### AIM OF THE TASK
Return the lines of the data between the line containing "office, referring to" and the line containing "a result, his", inclusive, reproducing each one unchanged.

### DATA IN THIS EXERCISE
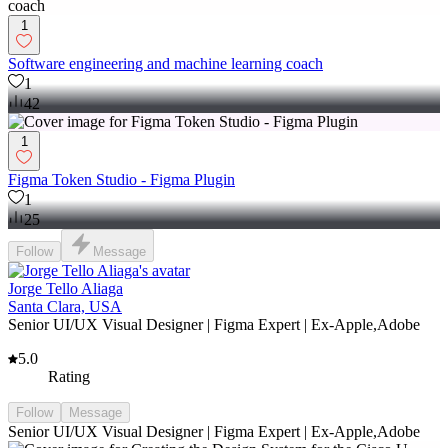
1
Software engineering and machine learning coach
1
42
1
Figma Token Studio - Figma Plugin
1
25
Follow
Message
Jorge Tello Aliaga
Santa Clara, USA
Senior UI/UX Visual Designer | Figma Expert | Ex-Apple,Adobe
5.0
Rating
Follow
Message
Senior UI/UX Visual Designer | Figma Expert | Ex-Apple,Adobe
==
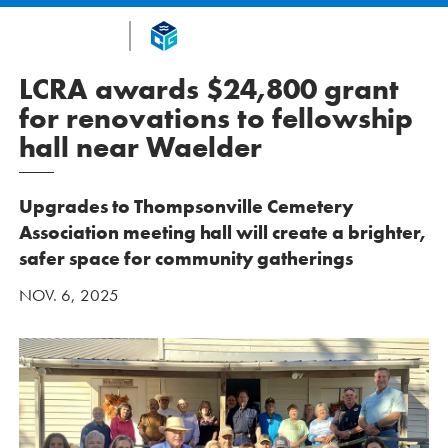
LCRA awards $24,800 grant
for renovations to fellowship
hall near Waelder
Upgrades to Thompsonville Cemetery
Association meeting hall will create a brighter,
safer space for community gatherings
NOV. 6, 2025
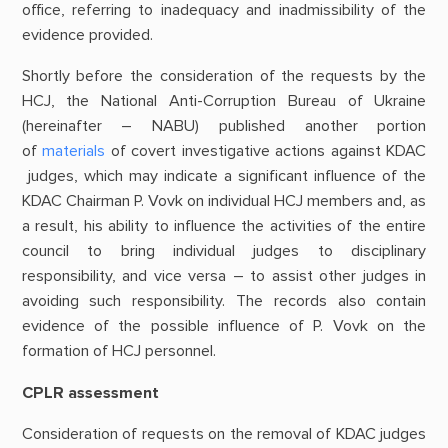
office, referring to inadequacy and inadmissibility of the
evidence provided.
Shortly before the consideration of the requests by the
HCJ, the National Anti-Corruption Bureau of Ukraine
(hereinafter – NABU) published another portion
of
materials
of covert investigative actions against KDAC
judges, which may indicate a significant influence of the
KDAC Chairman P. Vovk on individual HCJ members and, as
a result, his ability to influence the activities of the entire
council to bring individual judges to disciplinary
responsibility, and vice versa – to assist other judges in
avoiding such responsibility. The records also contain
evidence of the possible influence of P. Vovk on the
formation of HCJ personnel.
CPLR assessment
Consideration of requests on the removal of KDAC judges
==
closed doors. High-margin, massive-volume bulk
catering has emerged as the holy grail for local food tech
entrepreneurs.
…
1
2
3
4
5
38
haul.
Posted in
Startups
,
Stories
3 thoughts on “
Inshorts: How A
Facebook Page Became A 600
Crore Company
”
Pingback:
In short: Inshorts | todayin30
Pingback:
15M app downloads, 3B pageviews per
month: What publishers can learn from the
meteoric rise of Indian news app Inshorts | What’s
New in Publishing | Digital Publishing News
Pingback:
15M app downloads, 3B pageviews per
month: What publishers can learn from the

### RESULT OF THIS TASK
office, referring to inadequacy and inadmissibility of the
evidence provided.
Shortly before the consideration of the requests by the
HCJ, the National Anti-Corruption Bureau of Ukraine
(hereinafter – NABU) published another portion
of
materials
of covert investigative actions against KDAC
judges, which may indicate a significant influence of the
KDAC Chairman P. Vovk on individual HCJ members and, as
a result, his ability to influence the activities of the entire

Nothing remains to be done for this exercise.